ResNeXt allows for more nonlinearity within a given block by applying parallel convolutions which are then concatenated together in a final step. Breaking one large convolution up into g parallel convolutions makes the proccess g times faster, while still allowing for nonlinearity. Information is transferred among the separate 3x3 convolutions by way of 1x1 convolutions on either side of the branching operations. This prevents the convolutions from simply learning the same features/transforms. 

![Screenshot 2025-04-01 at 12.17.02.png](attachment:2869f693-b42f-4ff0-98cb-bc7fc2d7d9be.png)

^ The ResNeXt block

In [21]:
class ResNeXtBlock(nn.Module):
    def __init__(self, num_channels, groups, bot_mul, use_1x1conv=False, strides=1):
        super().__init__()
        bot_channels = int(round(num_channels * bot_mul))

        # first convolution, 1x1 sandwich
        self.conv1 = nn.LazyConv2d(bot_channels, kernel_size=1, stride=1)

        # g groups of convolutions which are spatially resolved
        self.conv2 = nn.LazyConv2d(
            bot_channels, 
            kernel_size=3,
            stride=strides, 
            padding=1, 
            groups=bot_channels // groups
        )

        # Final 1x1 convolution
        self.conv3 = nn.LazyConv2d(num_channels, kernel_size=1, stride=1)

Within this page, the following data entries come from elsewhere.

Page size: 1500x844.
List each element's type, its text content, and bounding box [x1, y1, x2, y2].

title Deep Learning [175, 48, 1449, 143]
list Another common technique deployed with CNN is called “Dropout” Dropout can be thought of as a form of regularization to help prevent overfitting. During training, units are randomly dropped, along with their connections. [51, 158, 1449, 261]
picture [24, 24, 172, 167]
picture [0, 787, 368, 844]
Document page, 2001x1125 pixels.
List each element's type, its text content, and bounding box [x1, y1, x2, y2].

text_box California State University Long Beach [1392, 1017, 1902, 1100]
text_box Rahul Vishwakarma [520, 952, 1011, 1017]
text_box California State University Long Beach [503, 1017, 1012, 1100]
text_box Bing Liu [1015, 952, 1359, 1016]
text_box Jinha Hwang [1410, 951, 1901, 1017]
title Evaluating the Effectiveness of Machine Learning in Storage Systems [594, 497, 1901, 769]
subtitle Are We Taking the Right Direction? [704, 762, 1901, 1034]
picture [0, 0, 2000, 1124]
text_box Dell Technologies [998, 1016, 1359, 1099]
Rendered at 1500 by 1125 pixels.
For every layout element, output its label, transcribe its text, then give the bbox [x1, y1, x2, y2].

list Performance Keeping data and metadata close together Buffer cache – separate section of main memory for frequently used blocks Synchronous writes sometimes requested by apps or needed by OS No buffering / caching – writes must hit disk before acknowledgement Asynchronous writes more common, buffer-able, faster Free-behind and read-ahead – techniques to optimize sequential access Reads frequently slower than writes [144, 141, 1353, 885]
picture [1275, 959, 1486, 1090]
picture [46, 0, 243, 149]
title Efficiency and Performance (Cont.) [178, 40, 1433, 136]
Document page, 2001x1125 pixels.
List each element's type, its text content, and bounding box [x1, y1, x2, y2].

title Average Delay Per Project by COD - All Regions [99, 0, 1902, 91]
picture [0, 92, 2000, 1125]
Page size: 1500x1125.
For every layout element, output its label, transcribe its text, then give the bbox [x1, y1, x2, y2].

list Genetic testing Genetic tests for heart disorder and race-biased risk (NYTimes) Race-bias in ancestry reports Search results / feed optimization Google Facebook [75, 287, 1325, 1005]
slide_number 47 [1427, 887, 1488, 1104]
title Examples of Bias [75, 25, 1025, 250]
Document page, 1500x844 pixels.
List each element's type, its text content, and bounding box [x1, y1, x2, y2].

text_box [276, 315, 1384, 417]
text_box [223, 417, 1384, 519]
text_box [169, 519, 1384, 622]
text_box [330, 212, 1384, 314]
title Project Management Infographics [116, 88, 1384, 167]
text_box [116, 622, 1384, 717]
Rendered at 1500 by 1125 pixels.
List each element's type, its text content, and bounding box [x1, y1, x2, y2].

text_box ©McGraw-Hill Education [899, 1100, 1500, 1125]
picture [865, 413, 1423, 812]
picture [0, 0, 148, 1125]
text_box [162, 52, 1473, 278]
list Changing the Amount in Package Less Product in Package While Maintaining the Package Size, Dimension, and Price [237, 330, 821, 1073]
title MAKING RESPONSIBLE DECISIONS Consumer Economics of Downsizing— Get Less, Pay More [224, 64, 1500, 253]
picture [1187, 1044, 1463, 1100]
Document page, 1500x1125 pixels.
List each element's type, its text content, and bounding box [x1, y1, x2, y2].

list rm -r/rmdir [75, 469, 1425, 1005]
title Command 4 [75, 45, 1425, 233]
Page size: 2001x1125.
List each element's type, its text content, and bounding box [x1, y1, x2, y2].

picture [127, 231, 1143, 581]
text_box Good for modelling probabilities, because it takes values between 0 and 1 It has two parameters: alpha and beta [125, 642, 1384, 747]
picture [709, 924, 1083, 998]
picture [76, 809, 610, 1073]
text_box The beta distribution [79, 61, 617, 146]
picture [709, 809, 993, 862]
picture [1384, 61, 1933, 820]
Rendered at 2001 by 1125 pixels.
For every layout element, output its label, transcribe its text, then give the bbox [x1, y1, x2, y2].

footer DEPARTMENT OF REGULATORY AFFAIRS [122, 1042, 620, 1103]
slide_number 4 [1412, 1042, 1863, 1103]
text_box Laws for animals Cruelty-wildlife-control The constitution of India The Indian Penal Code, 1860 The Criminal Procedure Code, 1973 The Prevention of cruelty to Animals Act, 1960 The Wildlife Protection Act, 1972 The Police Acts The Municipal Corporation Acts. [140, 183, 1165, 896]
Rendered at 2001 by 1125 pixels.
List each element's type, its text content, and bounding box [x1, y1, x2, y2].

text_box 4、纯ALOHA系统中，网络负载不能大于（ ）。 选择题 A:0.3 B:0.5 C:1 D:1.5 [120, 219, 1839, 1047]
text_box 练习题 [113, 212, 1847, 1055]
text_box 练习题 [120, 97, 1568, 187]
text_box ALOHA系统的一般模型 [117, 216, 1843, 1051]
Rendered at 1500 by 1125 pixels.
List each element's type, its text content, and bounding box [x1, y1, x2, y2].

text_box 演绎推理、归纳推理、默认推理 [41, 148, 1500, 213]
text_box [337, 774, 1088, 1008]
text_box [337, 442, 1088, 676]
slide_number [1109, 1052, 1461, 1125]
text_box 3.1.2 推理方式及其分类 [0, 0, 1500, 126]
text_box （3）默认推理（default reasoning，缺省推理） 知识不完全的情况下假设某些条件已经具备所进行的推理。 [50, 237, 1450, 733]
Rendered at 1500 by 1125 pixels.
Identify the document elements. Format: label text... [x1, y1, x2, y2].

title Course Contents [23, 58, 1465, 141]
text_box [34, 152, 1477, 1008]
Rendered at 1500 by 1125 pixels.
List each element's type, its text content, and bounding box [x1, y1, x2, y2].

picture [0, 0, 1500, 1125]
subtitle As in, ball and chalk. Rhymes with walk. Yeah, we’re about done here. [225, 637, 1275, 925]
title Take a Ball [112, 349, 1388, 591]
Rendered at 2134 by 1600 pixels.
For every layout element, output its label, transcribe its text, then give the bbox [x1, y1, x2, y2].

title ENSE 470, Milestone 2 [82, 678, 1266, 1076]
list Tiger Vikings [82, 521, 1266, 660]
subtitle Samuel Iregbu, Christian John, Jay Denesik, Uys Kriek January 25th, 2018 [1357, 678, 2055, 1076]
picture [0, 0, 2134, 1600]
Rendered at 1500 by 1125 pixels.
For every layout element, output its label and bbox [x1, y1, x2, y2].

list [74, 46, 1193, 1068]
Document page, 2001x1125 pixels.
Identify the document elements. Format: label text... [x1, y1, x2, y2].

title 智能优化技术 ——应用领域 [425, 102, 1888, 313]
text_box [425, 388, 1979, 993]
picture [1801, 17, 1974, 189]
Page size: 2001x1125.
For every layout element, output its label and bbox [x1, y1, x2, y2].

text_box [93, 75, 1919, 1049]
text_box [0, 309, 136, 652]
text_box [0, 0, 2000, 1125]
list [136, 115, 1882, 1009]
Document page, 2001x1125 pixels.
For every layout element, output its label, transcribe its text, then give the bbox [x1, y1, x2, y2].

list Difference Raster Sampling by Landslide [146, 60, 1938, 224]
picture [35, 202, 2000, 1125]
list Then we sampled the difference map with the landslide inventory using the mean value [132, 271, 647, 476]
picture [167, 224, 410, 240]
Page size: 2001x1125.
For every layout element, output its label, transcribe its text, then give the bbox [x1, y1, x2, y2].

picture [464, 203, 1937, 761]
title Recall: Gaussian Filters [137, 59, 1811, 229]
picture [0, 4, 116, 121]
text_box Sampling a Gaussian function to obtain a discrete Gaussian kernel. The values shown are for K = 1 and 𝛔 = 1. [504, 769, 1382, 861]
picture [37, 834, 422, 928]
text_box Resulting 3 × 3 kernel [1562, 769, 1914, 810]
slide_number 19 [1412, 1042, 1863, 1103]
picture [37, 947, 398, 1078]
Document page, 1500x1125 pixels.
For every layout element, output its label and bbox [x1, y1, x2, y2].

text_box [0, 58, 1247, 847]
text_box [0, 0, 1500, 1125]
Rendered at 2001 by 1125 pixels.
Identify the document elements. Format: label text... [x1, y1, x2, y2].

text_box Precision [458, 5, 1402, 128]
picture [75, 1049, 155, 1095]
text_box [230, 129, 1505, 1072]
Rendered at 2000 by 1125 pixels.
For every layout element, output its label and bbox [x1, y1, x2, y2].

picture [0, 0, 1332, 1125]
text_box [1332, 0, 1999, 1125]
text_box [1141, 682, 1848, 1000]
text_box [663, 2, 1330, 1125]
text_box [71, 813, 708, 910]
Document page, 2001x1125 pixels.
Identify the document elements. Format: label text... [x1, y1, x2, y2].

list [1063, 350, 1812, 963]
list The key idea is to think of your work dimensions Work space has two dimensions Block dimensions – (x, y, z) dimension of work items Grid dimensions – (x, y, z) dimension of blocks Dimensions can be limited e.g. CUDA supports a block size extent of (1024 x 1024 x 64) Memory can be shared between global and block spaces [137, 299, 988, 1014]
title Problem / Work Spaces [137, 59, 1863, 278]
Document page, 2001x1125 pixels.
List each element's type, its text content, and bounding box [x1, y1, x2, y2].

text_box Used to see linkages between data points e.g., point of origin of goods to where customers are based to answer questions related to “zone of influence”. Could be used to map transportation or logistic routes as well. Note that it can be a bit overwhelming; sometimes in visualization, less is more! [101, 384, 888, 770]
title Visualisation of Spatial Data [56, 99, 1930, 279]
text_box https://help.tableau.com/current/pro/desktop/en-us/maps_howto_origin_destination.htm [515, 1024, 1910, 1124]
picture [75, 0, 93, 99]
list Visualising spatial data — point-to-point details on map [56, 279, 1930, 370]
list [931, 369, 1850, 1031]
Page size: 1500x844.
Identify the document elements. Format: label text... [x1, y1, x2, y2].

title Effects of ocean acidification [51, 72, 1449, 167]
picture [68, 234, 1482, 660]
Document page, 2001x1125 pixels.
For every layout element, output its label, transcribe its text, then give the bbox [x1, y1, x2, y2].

        self.bn1 = nn.LazyBatchNorm2d()
        self.bn2 = nn.LazyBatchNorm2d()
        self.bn3 = nn.LazyBatchNorm2d()

        # Used in cases where the residual connection has a 1x1 convolution
        # I..e if we want the block to change the number of channels
        if use_1x1conv:
            self.conv4 = nn.LazyConv2d(num_channels, kernel_size=1,
            stride=strides)
            self.bn4 = nn.LazyBatchNorm2d()
        else:
            self.conv4 = None

    def forward(self, X):
        Y = F.relu(self.bn1(self.conv1(X)))
        Y = F.relu(self.bn2(self.conv2(Y)))
        Y = self.bn3(self.conv3(Y))
        if self.conv4:
            X = self.bn4(self.conv4(X))
        return F.relu(Y + X)

## Summary And Discussion

Nested function classes are highly desirable, they allow us to be certain that we are making strictly _more powerful_ rather than simply _subtly different_ networks when adding complexity. Residual networks achieve this simply by passing the input through to the output, so that the network learns the residual function mapping. 

This allows us to train deeper networks more easily, the original resnet paper allowed for up to 152 layers. It also allows us to add layers _during_ the training process, after all, the default behaviour of a layer is just to pass the data through with the identity function. The residual connection idea is key to the transformer architecture.